What the task requires:
When a line below contains the word "Cash", it counts toward the total; give that total and nothing besides.

[Recorded data]
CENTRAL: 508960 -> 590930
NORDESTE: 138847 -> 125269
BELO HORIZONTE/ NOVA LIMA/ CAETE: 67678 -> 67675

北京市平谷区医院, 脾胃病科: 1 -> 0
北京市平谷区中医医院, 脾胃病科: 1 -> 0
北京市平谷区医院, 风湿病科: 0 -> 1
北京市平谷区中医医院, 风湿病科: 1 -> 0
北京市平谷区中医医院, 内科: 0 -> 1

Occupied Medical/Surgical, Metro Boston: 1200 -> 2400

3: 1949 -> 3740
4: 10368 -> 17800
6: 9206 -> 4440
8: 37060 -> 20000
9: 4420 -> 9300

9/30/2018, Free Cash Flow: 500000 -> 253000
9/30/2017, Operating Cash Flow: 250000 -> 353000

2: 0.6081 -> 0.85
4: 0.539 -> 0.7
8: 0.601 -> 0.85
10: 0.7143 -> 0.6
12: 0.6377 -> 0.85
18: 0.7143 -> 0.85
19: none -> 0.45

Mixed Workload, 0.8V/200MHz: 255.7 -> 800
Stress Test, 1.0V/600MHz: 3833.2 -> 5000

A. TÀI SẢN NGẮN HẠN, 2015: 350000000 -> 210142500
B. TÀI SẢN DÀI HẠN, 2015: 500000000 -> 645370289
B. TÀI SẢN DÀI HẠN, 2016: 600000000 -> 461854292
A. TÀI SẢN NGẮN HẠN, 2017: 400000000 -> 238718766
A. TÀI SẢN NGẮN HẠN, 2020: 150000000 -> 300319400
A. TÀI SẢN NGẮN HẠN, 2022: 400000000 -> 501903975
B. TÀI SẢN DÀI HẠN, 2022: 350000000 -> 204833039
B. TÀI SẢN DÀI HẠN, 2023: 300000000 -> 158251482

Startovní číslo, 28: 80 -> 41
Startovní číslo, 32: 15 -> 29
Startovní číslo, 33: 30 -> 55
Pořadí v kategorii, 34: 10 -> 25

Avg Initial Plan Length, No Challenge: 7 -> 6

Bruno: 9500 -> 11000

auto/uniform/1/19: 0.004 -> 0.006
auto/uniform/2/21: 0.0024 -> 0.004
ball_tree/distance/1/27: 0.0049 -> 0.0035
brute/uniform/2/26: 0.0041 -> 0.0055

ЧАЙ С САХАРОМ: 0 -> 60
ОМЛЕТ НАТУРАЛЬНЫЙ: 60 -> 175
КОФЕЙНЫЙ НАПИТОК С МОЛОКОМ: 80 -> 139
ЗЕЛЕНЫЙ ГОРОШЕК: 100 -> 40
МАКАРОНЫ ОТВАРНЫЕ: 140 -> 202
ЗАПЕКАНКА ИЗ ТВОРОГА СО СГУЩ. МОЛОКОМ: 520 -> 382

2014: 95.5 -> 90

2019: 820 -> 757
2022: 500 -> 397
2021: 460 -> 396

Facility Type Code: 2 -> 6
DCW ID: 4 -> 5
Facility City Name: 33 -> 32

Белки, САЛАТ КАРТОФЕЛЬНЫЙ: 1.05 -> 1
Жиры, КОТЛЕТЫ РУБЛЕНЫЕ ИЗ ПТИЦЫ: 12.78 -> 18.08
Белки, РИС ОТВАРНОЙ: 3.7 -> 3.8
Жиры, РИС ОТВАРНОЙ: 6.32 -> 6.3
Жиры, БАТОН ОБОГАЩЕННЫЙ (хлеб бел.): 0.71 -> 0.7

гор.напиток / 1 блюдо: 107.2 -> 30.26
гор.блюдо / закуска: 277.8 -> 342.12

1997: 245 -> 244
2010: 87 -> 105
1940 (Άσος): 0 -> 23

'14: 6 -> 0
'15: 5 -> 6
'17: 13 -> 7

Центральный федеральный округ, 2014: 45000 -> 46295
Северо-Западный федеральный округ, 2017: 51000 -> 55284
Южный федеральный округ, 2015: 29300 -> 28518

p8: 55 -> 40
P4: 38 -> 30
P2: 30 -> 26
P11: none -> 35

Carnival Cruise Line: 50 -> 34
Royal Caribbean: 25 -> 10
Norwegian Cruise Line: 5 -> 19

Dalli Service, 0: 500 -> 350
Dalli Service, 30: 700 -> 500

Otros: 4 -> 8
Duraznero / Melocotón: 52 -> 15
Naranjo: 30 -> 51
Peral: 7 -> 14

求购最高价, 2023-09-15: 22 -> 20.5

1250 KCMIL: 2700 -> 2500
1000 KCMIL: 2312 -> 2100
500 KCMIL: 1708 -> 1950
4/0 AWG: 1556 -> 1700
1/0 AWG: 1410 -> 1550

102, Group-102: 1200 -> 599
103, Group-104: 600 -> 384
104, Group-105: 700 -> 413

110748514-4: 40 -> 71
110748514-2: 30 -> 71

Task result:
2